[Start of Attachment]

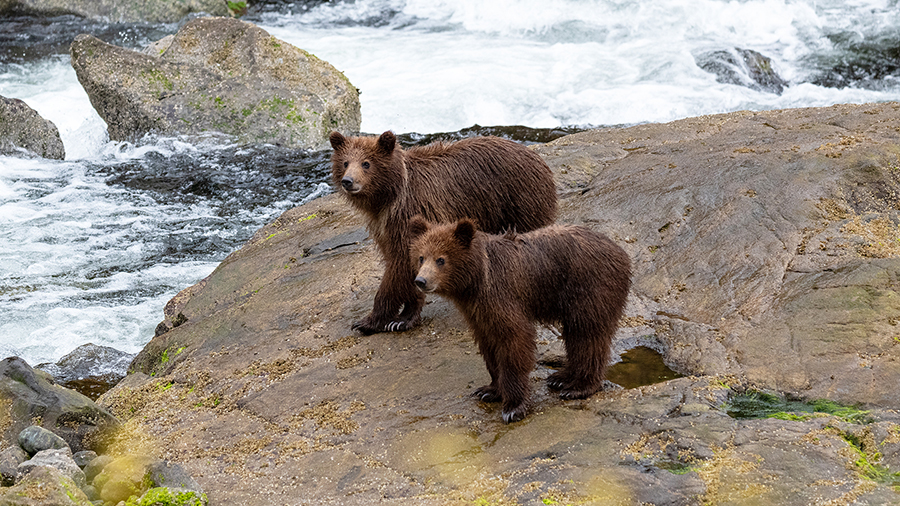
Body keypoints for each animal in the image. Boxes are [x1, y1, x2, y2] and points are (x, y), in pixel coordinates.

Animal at [329, 130, 557, 335]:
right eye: (345, 162)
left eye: (366, 163)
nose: (348, 181)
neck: (388, 197)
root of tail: (537, 158)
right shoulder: (385, 227)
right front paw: (402, 318)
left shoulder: (410, 213)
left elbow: (399, 265)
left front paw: (368, 321)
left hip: (519, 200)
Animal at [409, 216, 632, 423]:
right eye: (421, 257)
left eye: (441, 259)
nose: (421, 280)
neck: (475, 281)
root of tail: (620, 251)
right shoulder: (478, 312)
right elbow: (489, 345)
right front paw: (489, 390)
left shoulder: (502, 296)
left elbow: (514, 341)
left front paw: (512, 408)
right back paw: (560, 378)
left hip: (589, 288)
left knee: (587, 333)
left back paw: (578, 387)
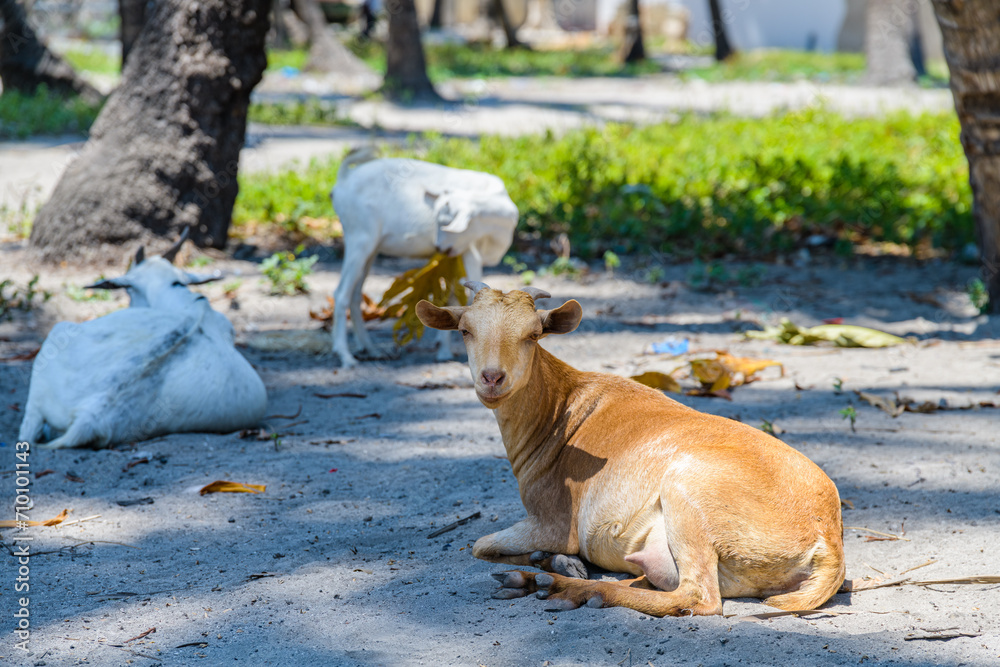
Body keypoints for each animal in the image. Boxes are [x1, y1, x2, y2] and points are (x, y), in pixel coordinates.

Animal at [330, 148, 518, 368]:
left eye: (446, 222)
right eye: (438, 220)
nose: (439, 247)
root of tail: (344, 179)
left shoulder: (456, 255)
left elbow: (453, 298)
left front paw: (444, 351)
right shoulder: (468, 252)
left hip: (370, 249)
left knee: (355, 293)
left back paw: (371, 350)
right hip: (359, 239)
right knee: (341, 293)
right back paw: (345, 356)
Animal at [416, 281, 845, 617]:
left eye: (533, 334)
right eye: (465, 330)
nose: (492, 378)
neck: (560, 410)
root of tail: (827, 537)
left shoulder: (552, 519)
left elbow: (480, 545)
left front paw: (559, 564)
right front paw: (557, 563)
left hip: (690, 494)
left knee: (699, 596)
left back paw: (564, 588)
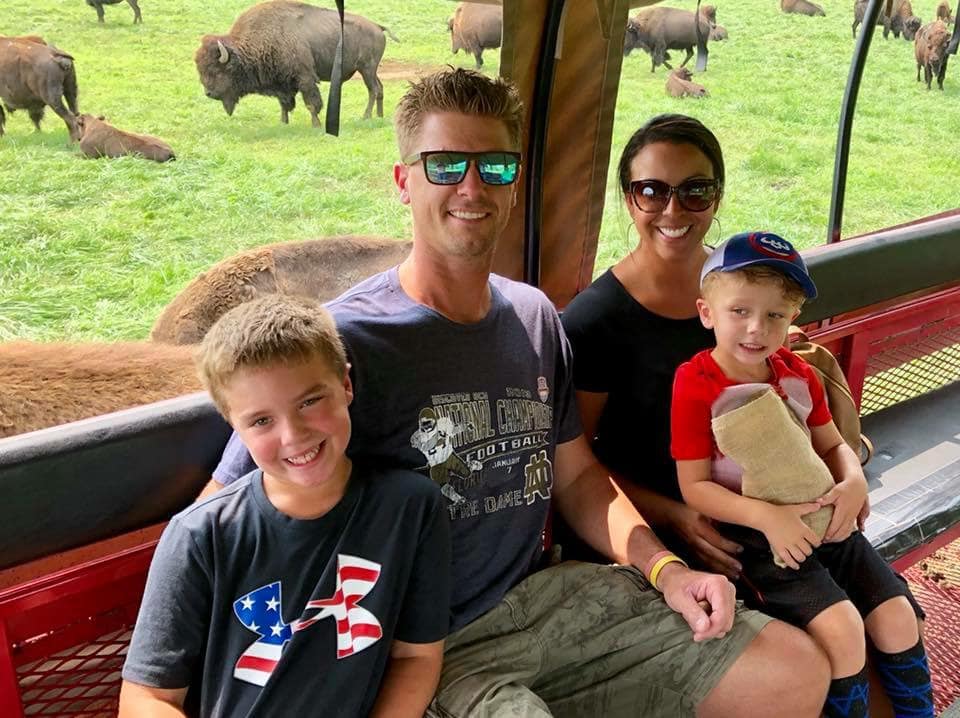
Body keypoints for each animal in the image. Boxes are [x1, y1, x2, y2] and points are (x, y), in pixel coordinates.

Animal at [196, 0, 398, 126]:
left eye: (217, 71)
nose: (208, 93)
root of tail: (377, 27)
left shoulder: (305, 78)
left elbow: (311, 103)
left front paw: (316, 125)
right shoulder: (281, 82)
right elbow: (284, 104)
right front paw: (283, 123)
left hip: (366, 69)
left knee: (373, 90)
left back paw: (366, 117)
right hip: (371, 70)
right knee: (379, 88)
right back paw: (379, 116)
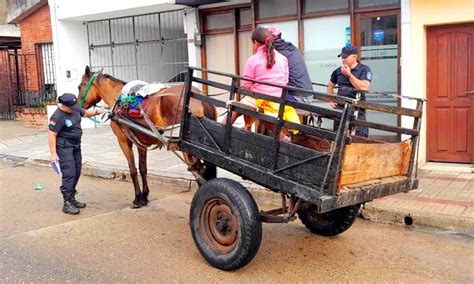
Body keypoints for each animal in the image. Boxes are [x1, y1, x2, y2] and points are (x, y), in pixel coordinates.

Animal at [78, 66, 217, 209]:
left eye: (79, 87)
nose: (78, 106)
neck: (120, 101)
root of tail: (201, 99)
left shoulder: (123, 141)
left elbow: (133, 169)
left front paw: (137, 198)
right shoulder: (140, 143)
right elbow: (142, 168)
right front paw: (144, 196)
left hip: (188, 149)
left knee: (199, 171)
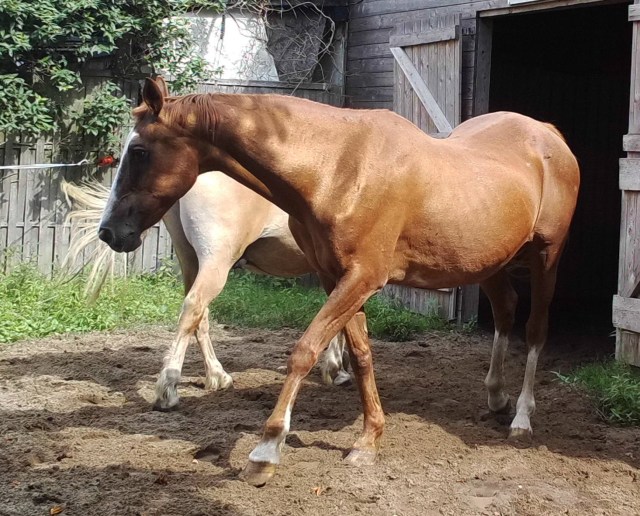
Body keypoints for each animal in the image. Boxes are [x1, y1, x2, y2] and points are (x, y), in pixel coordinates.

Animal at [63, 173, 350, 412]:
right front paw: (336, 368)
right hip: (216, 260)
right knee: (194, 307)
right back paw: (169, 391)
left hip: (190, 259)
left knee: (199, 316)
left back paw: (217, 376)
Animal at [98, 77, 580, 486]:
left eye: (138, 151)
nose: (109, 232)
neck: (337, 168)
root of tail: (547, 133)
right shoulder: (338, 279)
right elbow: (361, 354)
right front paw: (368, 439)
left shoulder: (363, 278)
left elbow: (305, 350)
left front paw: (266, 450)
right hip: (490, 262)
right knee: (505, 311)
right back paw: (496, 397)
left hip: (546, 257)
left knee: (534, 329)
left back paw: (521, 418)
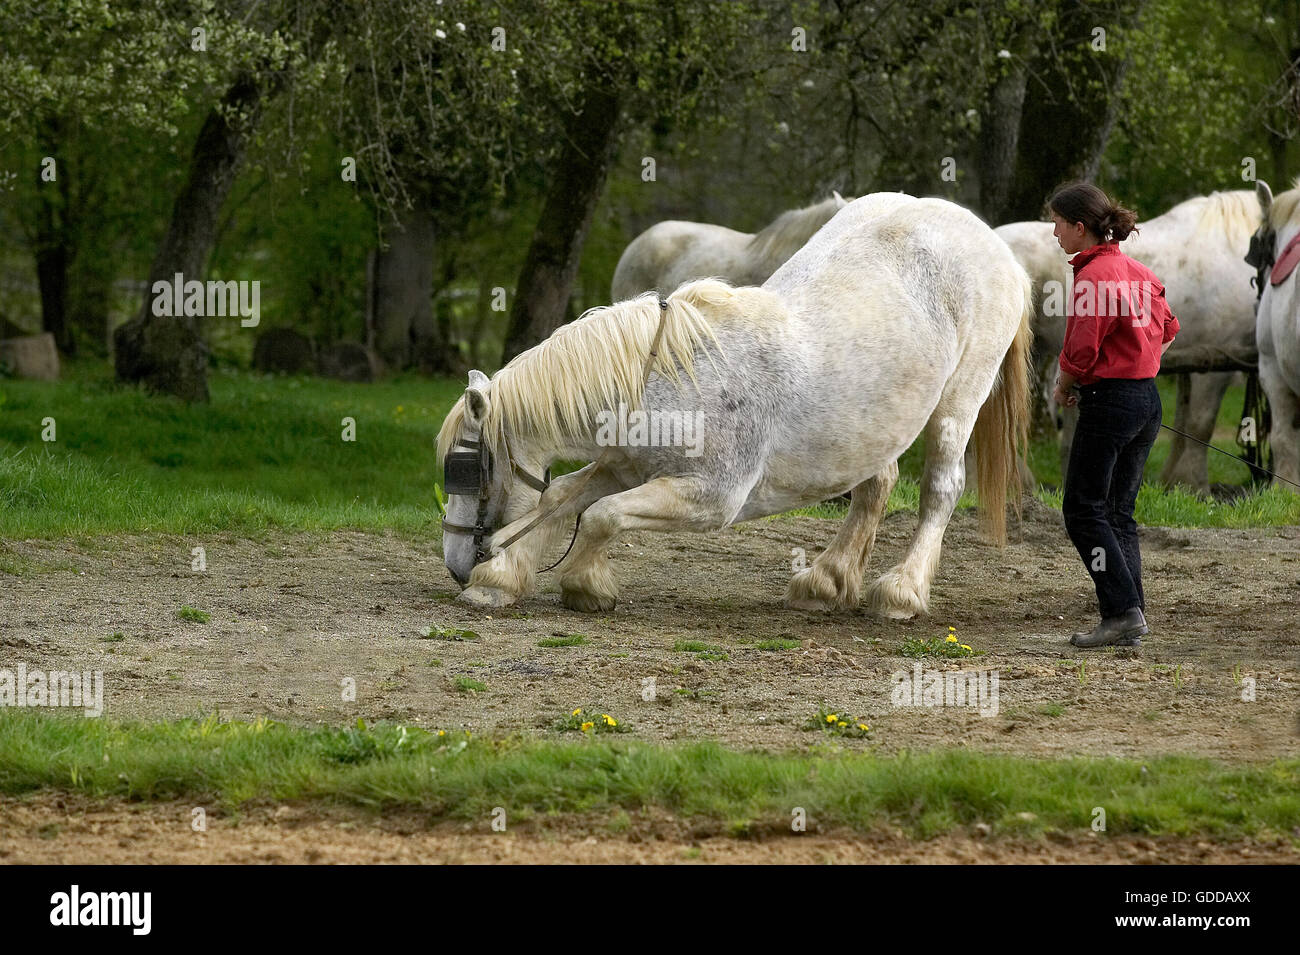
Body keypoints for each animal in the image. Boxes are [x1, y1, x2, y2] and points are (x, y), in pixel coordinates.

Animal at [997, 190, 1261, 491]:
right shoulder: (1219, 360)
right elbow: (1201, 424)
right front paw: (1195, 484)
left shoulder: (1197, 359)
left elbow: (1184, 421)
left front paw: (1174, 481)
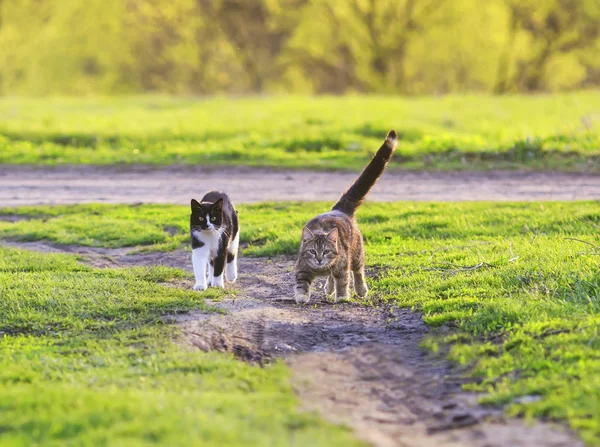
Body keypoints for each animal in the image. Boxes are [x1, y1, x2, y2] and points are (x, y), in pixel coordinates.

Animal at [292, 130, 396, 304]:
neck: (321, 268)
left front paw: (341, 297)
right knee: (332, 277)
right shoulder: (302, 267)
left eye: (326, 251)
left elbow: (343, 281)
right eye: (312, 251)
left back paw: (361, 289)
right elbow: (302, 282)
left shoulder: (341, 267)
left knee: (358, 271)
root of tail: (339, 209)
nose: (319, 259)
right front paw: (302, 295)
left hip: (356, 253)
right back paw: (328, 288)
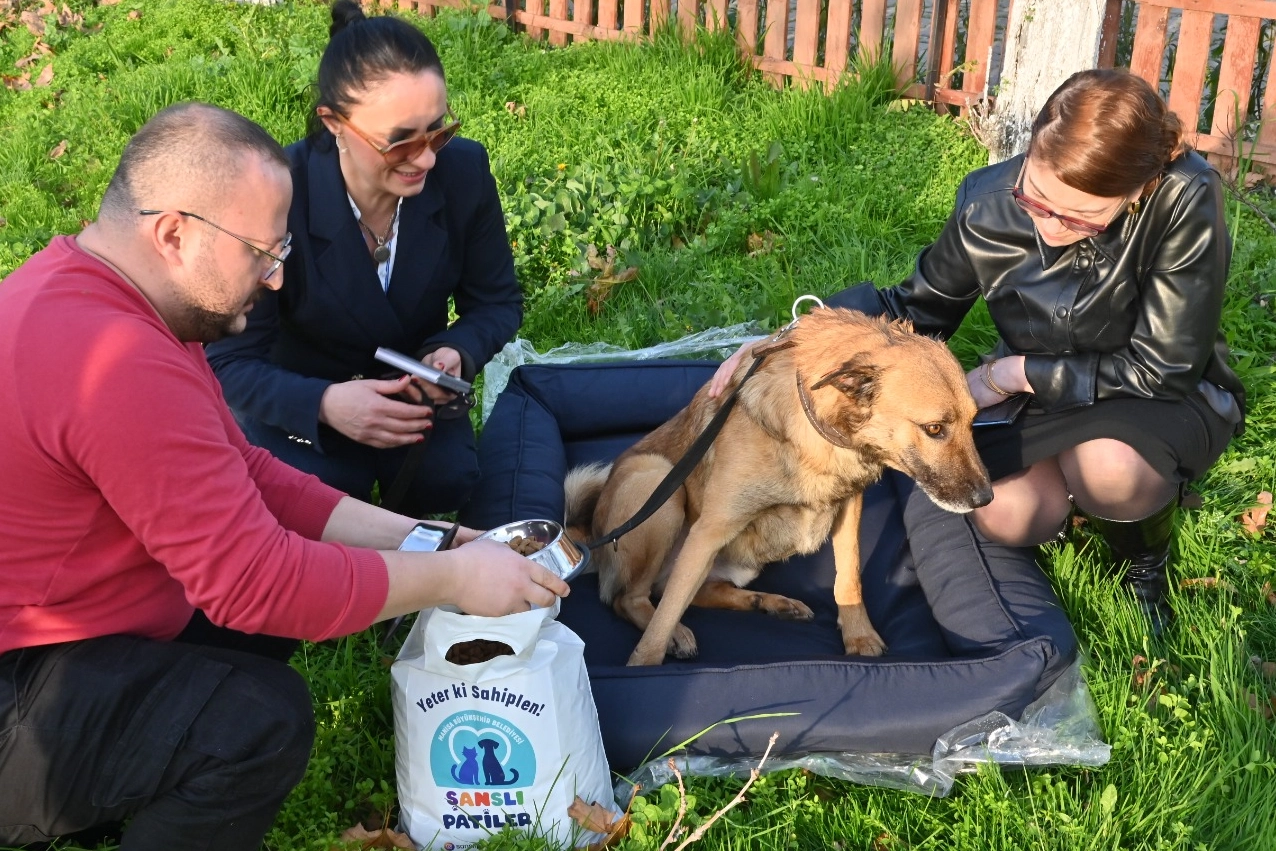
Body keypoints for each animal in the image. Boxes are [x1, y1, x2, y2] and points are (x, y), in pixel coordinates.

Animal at [563, 310, 990, 668]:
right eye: (934, 428)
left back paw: (769, 602)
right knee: (633, 599)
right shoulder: (708, 531)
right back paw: (677, 635)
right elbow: (664, 617)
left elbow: (848, 576)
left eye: (974, 421)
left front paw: (859, 636)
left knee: (693, 592)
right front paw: (644, 664)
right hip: (658, 485)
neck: (816, 428)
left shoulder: (849, 506)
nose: (985, 499)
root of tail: (588, 535)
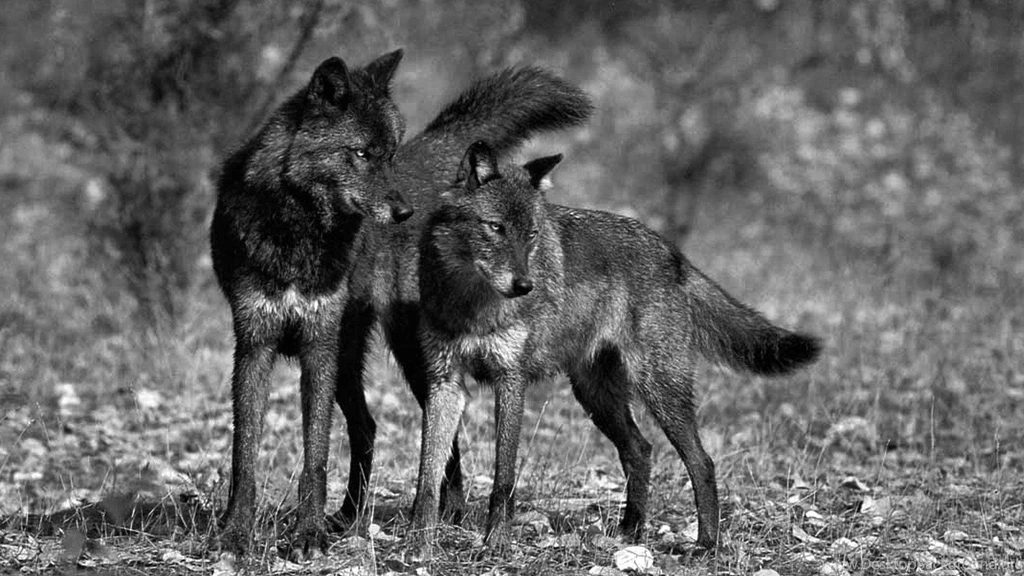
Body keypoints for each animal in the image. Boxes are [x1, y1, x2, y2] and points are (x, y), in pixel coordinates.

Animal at [209, 50, 408, 559]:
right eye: (361, 153)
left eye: (391, 154)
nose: (405, 212)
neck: (300, 230)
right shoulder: (253, 345)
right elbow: (244, 457)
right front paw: (235, 533)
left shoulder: (319, 346)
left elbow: (316, 455)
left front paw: (309, 533)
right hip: (345, 362)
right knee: (366, 426)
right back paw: (349, 516)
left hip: (367, 354)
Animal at [410, 141, 822, 551]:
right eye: (495, 228)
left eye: (531, 234)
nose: (525, 286)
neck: (471, 305)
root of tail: (672, 252)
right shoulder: (445, 383)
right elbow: (428, 474)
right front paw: (420, 541)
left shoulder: (510, 381)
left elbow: (503, 476)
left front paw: (495, 541)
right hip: (597, 397)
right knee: (640, 450)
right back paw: (631, 531)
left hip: (658, 391)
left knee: (702, 462)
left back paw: (706, 545)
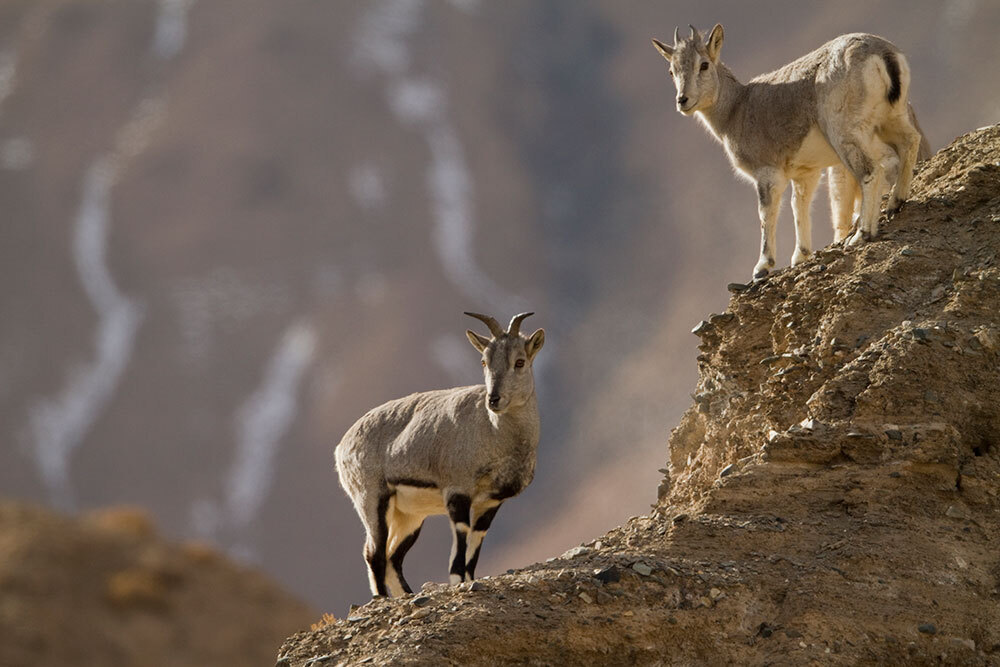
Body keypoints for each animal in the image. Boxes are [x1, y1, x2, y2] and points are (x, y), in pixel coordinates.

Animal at [336, 314, 544, 600]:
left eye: (520, 361)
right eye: (484, 361)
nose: (494, 399)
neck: (494, 433)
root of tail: (342, 447)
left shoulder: (491, 502)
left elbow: (475, 544)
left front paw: (470, 579)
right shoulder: (458, 492)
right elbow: (461, 543)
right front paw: (458, 582)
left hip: (410, 516)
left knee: (393, 558)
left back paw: (408, 594)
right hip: (372, 499)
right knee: (375, 554)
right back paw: (383, 598)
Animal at [652, 24, 924, 280]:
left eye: (704, 64)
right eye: (672, 71)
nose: (683, 100)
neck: (737, 110)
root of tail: (883, 53)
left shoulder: (768, 173)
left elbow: (766, 213)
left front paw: (762, 267)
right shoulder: (805, 173)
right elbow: (798, 205)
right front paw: (800, 256)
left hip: (848, 136)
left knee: (871, 171)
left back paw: (861, 234)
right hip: (891, 119)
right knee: (910, 141)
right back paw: (896, 203)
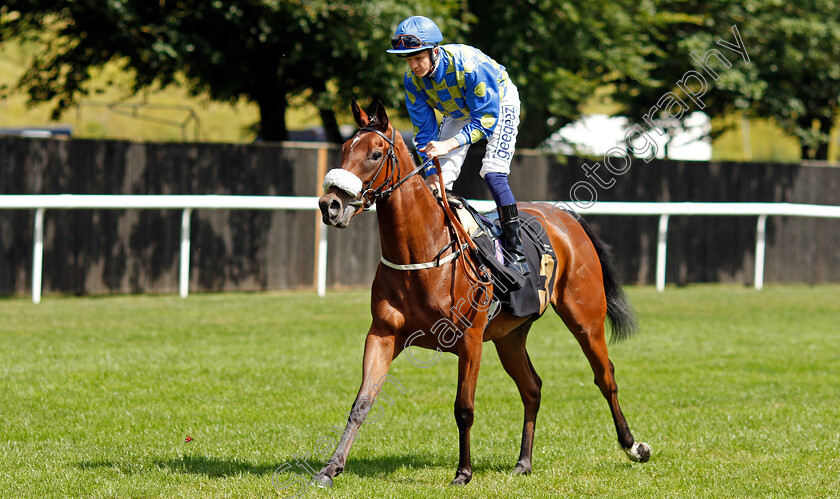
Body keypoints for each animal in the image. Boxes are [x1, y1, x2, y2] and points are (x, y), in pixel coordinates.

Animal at [316, 100, 648, 488]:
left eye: (375, 153)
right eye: (344, 149)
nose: (330, 206)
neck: (424, 253)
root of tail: (564, 215)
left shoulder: (470, 339)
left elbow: (464, 408)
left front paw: (463, 472)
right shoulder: (383, 334)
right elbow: (362, 403)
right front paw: (331, 469)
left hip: (585, 318)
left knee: (605, 377)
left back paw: (633, 446)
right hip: (510, 336)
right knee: (532, 387)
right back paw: (523, 462)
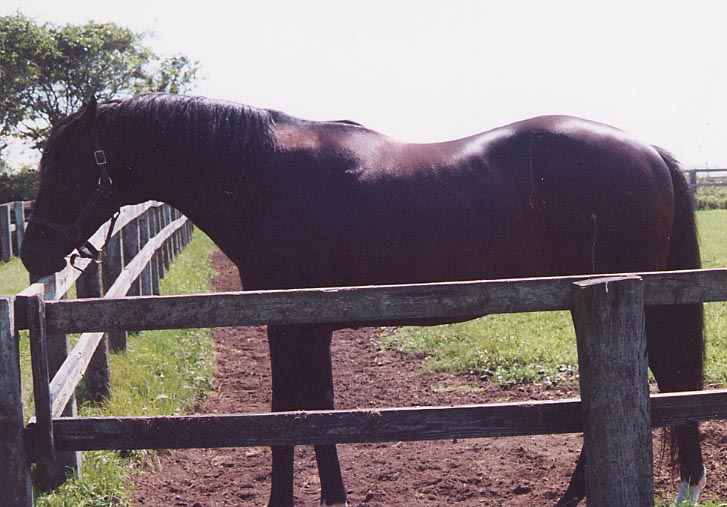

[End of Attachment]

AIM OF THE TASK: When the line with "right elbow: (428, 474)" is reached in the data above, start copying there, and copy each line exactly until the line with "left knee: (702, 462)" has been copied; copy nothing else.

WRITTEN REPLY:
right elbow: (428, 474)
right front paw: (420, 541)
left shoulder: (510, 381)
left elbow: (503, 476)
left front paw: (495, 541)
right hip: (597, 397)
right knee: (640, 450)
right back paw: (631, 531)
left hip: (658, 391)
left knee: (702, 462)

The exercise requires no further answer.